§ EXERCISE INSTRUCTIONS:
Every entry must be transcribed exactly as written.
-=-=-=-=-
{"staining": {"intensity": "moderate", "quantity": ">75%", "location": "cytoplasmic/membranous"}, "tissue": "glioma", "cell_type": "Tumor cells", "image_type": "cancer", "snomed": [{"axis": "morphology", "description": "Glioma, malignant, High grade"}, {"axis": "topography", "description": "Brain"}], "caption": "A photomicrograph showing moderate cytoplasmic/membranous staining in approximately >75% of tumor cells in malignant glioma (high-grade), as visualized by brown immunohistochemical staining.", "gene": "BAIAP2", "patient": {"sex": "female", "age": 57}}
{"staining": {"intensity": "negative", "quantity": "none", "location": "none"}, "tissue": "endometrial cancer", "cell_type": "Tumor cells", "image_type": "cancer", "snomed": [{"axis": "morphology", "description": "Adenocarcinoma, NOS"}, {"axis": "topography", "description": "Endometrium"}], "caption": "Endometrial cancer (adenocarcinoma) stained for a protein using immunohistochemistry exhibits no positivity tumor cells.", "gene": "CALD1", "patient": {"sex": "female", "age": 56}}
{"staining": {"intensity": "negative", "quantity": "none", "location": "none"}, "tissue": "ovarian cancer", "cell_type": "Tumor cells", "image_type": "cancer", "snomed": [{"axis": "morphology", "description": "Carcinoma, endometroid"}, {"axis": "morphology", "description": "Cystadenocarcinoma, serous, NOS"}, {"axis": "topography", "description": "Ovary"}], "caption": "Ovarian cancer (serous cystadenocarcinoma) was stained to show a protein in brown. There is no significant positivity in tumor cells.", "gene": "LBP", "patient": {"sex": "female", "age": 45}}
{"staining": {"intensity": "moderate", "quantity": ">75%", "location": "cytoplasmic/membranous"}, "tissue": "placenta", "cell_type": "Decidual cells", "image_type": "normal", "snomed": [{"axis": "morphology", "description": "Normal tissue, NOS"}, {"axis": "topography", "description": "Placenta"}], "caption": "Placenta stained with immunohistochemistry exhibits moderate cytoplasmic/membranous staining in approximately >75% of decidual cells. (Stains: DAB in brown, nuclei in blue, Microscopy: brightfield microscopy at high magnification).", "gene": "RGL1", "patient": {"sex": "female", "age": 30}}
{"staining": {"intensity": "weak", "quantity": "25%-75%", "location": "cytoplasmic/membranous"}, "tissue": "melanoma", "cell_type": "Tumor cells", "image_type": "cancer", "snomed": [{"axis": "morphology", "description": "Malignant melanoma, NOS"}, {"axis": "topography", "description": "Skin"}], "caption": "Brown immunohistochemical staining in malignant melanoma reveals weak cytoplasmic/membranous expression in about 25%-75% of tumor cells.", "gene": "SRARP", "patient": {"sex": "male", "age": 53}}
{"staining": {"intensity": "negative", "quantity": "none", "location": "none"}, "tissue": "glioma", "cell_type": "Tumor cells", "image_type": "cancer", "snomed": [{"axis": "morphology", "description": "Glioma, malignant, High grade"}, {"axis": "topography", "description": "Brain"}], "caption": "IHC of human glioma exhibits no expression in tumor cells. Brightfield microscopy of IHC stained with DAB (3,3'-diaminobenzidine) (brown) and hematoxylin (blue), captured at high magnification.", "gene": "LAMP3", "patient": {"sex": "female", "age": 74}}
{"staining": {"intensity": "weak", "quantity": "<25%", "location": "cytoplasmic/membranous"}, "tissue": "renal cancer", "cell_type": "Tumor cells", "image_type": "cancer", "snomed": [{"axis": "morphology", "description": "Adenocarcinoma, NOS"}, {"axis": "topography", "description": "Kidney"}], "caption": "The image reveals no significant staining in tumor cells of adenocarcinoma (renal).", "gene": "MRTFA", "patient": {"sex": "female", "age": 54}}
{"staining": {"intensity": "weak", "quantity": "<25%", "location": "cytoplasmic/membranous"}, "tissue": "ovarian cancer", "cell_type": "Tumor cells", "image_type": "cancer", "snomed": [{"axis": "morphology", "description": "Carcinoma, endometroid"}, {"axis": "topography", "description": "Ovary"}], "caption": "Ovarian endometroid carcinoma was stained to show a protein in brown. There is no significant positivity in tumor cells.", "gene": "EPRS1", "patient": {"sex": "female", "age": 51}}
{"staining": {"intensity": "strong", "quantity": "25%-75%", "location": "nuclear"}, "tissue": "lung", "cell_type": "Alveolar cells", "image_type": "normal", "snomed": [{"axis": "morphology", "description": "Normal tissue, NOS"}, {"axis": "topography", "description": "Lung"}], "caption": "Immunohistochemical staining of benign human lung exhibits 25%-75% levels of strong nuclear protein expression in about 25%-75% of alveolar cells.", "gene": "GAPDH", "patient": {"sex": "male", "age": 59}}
-=-=-=-=-
§ RESULT FOR THIS TASK:
{"staining": {"intensity": "moderate", "quantity": ">75%", "location": "cytoplasmic/membranous"}, "tissue": "glioma", "cell_type": "Tumor cells", "image_type": "cancer", "snomed": [{"axis": "morphology", "description": "Glioma, malignant, High grade"}, {"axis": "topography", "description": "Brain"}], "caption": "A photomicrograph showing moderate cytoplasmic/membranous staining in approximately >75% of tumor cells in malignant glioma (high-grade), as visualized by brown immunohistochemical staining.", "gene": "BAIAP2", "patient": {"sex": "female", "age": 57}}
{"staining": {"intensity": "negative", "quantity": "none", "location": "none"}, "tissue": "endometrial cancer", "cell_type": "Tumor cells", "image_type": "cancer", "snomed": [{"axis": "morphology", "description": "Adenocarcinoma, NOS"}, {"axis": "topography", "description": "Endometrium"}], "caption": "Endometrial cancer (adenocarcinoma) stained for a protein using immunohistochemistry exhibits no positivity tumor cells.", "gene": "CALD1", "patient": {"sex": "female", "age": 56}}
{"staining": {"intensity": "negative", "quantity": "none", "location": "none"}, "tissue": "ovarian cancer", "cell_type": "Tumor cells", "image_type": "cancer", "snomed": [{"axis": "morphology", "description": "Carcinoma, endometroid"}, {"axis": "morphology", "description": "Cystadenocarcinoma, serous, NOS"}, {"axis": "topography", "description": "Ovary"}], "caption": "Ovarian cancer (serous cystadenocarcinoma) was stained to show a protein in brown. There is no significant positivity in tumor cells.", "gene": "LBP", "patient": {"sex": "female", "age": 45}}
{"staining": {"intensity": "moderate", "quantity": ">75%", "location": "cytoplasmic/membranous"}, "tissue": "placenta", "cell_type": "Decidual cells", "image_type": "normal", "snomed": [{"axis": "morphology", "description": "Normal tissue, NOS"}, {"axis": "topography", "description": "Placenta"}], "caption": "Placenta stained with immunohistochemistry exhibits moderate cytoplasmic/membranous staining in approximately >75% of decidual cells. (Stains: DAB in brown, nuclei in blue, Microscopy: brightfield microscopy at high magnification).", "gene": "RGL1", "patient": {"sex": "female", "age": 30}}
{"staining": {"intensity": "weak", "quantity": "25%-75%", "location": "cytoplasmic/membranous"}, "tissue": "melanoma", "cell_type": "Tumor cells", "image_type": "cancer", "snomed": [{"axis": "morphology", "description": "Malignant melanoma, NOS"}, {"axis": "topography", "description": "Skin"}], "caption": "Brown immunohistochemical staining in malignant melanoma reveals weak cytoplasmic/membranous expression in about 25%-75% of tumor cells.", "gene": "SRARP", "patient": {"sex": "male", "age": 53}}
{"staining": {"intensity": "negative", "quantity": "none", "location": "none"}, "tissue": "glioma", "cell_type": "Tumor cells", "image_type": "cancer", "snomed": [{"axis": "morphology", "description": "Glioma, malignant, High grade"}, {"axis": "topography", "description": "Brain"}], "caption": "IHC of human glioma exhibits no expression in tumor cells. Brightfield microscopy of IHC stained with DAB (3,3'-diaminobenzidine) (brown) and hematoxylin (blue), captured at high magnification.", "gene": "LAMP3", "patient": {"sex": "female", "age": 74}}
{"staining": {"intensity": "weak", "quantity": "<25%", "location": "cytoplasmic/membranous"}, "tissue": "renal cancer", "cell_type": "Tumor cells", "image_type": "cancer", "snomed": [{"axis": "morphology", "description": "Adenocarcinoma, NOS"}, {"axis": "topography", "description": "Kidney"}], "caption": "The image reveals no significant staining in tumor cells of adenocarcinoma (renal).", "gene": "MRTFA", "patient": {"sex": "female", "age": 54}}
{"staining": {"intensity": "weak", "quantity": "<25%", "location": "cytoplasmic/membranous"}, "tissue": "ovarian cancer", "cell_type": "Tumor cells", "image_type": "cancer", "snomed": [{"axis": "morphology", "description": "Carcinoma, endometroid"}, {"axis": "topography", "description": "Ovary"}], "caption": "Ovarian endometroid carcinoma was stained to show a protein in brown. There is no significant positivity in tumor cells.", "gene": "EPRS1", "patient": {"sex": "female", "age": 51}}
{"staining": {"intensity": "strong", "quantity": "25%-75%", "location": "nuclear"}, "tissue": "lung", "cell_type": "Alveolar cells", "image_type": "normal", "snomed": [{"axis": "morphology", "description": "Normal tissue, NOS"}, {"axis": "topography", "description": "Lung"}], "caption": "Immunohistochemical staining of benign human lung exhibits 25%-75% levels of strong nuclear protein expression in about 25%-75% of alveolar cells.", "gene": "GAPDH", "patient": {"sex": "male", "age": 59}}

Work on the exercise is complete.